List every laboratory technique named in the abstract on the α1D calcium channel in the atria.

Segment Start: Extract to read

Novel function of α1D L-type calcium channel in the atria

Abstract

Ca entry through atrial L-type Calcium channels (α_1C and α_1D) play an important role in muscular contraction, regulation of gene expression, and release of hormones including atrial natriuretic peptide (ANP), and brain natriuretic peptide (BNP). α_1D Ca channel is exclusively expressed in atria, and has been shown to play a key role in the pathogenesis of atrial fibrillation. Recent data have shown that the small conductance calcium-activated potassium channel, SK4 is also atrial specific and also contributes prominently to the secretion of ANP and BNP. However, its functional role in the heart is still poorly understood. Here we used α_1D gene heterozygous (α_1D^+/-) mice and HL-1 cells to determine the functional contribution of SK4 channels to α_1D-dependent regulation of ANP and BNP secretion in response to endothelin (ET), and/or mechanical stretch. Immunoprecipitation with α_1D specific antibody and western blotting with SK4 specific antibody on the immuno-precipitated protein complex showed a band at 50 KDa confirming the presence of SK4 in the complex and provided evidence of interaction between SK4 and α_1D channels. Using RT-PCR, we observed a 2.9 fold decrease in expression of Cacna1d (gene encoding α_1D) mRNA in atria from α_1D^+/-mice. The decrease in α_1D mRNA corresponded with a 4.2 fold decrease in Kcnn4 (gene encoding SK4) mRNA from α_1D^+/- mice. These changes were paralleled with a 77% decrease in BNP serum levels from α_1D^+/- mice. When α_1D was knocked down in HL-1cardiomyocytes using CRISPR/Cas9 technology, a 97% decrease in secreted BNP was observed even in cells subjected to stretch and endothelin. In conclusion, our data are first to show that α_1D Ca and SK4 channels are coupled in the atria, and that deletion of α_1D leads to decreased SK4 mRNA and BNP secretion providing evidence for a novel role of α_1D in atrial endocrine function. Elucidating the regulatory factors that underlie the secretory function of atria will identify novel therapeutic targets for treatment and prevention of cardiac arrhythmias such as atrial fibrillation.

Segment End: Extract to read
Segment Start: Record excerpts

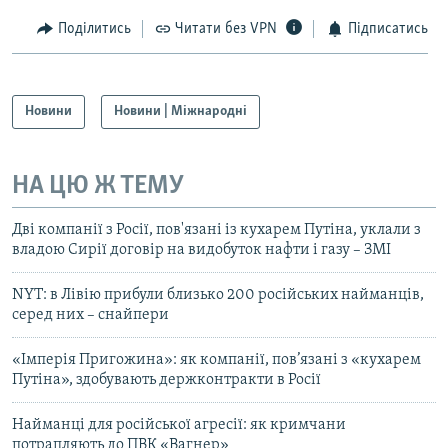
Поділитись
Читати без VPN
Підписатись
Новини
Новини | Міжнародні
НА ЦЮ Ж ТЕМУ
Дві компанії з Росії, пов'язані із кухарем Путіна, уклали з
владою Сирії договір на видобуток нафти і газу – ЗМІ
NYT: в Лівію прибули близько 200 російських найманців,
серед них – снайпери
«Імперія Пригожина»: як компанії, пов’язані з «кухарем
Путіна», здобувають держконтракти в Росії
Найманці для російської агресії: як кримчани
потрапляють до ПВК «Вагнер»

Segment End: Record excerpts

| Expected output |
Immunoprecipitation, western blotting, RT-PCR, CRISPR/Cas9